Cambered Bar Questions


#1

Hi CT. Would you get the same training effect if you had the weights hanging on chains or bands?
And what is the optimal length?

Thanks for your time


#2

Not CT, but I’ll offer my two cents.

Hanging the weights on bands or chains will be hugely different to using a cambered bar. On bands or chains, the weights will swing in all directions making the exercise one more focused on keeping the bar stable. With a cambered bar, all that changes is where the weight is compared to a standard bar - so it emphasises different muscles or weak points within the exercise but won’t make the main focus keeping the bar stable.

In terms of camber length it depend what you want to do I think. For squatting, the longer the camber the further forward it shifts the weight. I think for bench, it just makes the weight sit lower.


#3

Thanks for your insight. I have used bands before and they do bounce around, chains I thought would be a bit more stable(some swing but no bounce). Having never used the cambered bar I would like to try it. Does it allow you to use more weight when squatting as it lowers your centre of gravity?


#4

The chains might swing more (they can move in all directions except up and down). The difference will be much less than with the bands but and is closer to the cambered bar feeling, but not quite.

From my experience you use a bit less weight with the camber (at least for upper body pressing), mostly due to the instability. On squats it’s been a while and I honestly don’t remember the ratio versus my regular squat.


#5

thanks coach


#6

Also with the cambered bar the center of mass of the resistance is unified and changes position during the execution of the lift.
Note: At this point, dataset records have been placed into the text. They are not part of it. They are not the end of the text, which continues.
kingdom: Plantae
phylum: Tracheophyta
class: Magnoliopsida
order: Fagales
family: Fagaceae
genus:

With chains the center of mass can move around (like with a cambered bar) but since it’s not unified it doesn’t have the same effect. But it is close.


#7

I think the ratio depends on how you regular squat. I squat with a low-ish bar but quite upright, so my cambered safety squat bar is quite close to my regular squat until I reach about 95 per cent. If I had to pick a ratio or percentage, I’d say cambered is 90-95 per cent of my regular squat.

I’m probably more comfortable doing high reps (15+) with the SSB compared to straight bar simply because I don’t have to crank my arms/elbows into position and I can just sit my hands on the base of the pads or pretend to grip where the handles would be (my gym’s SSB is handle-less).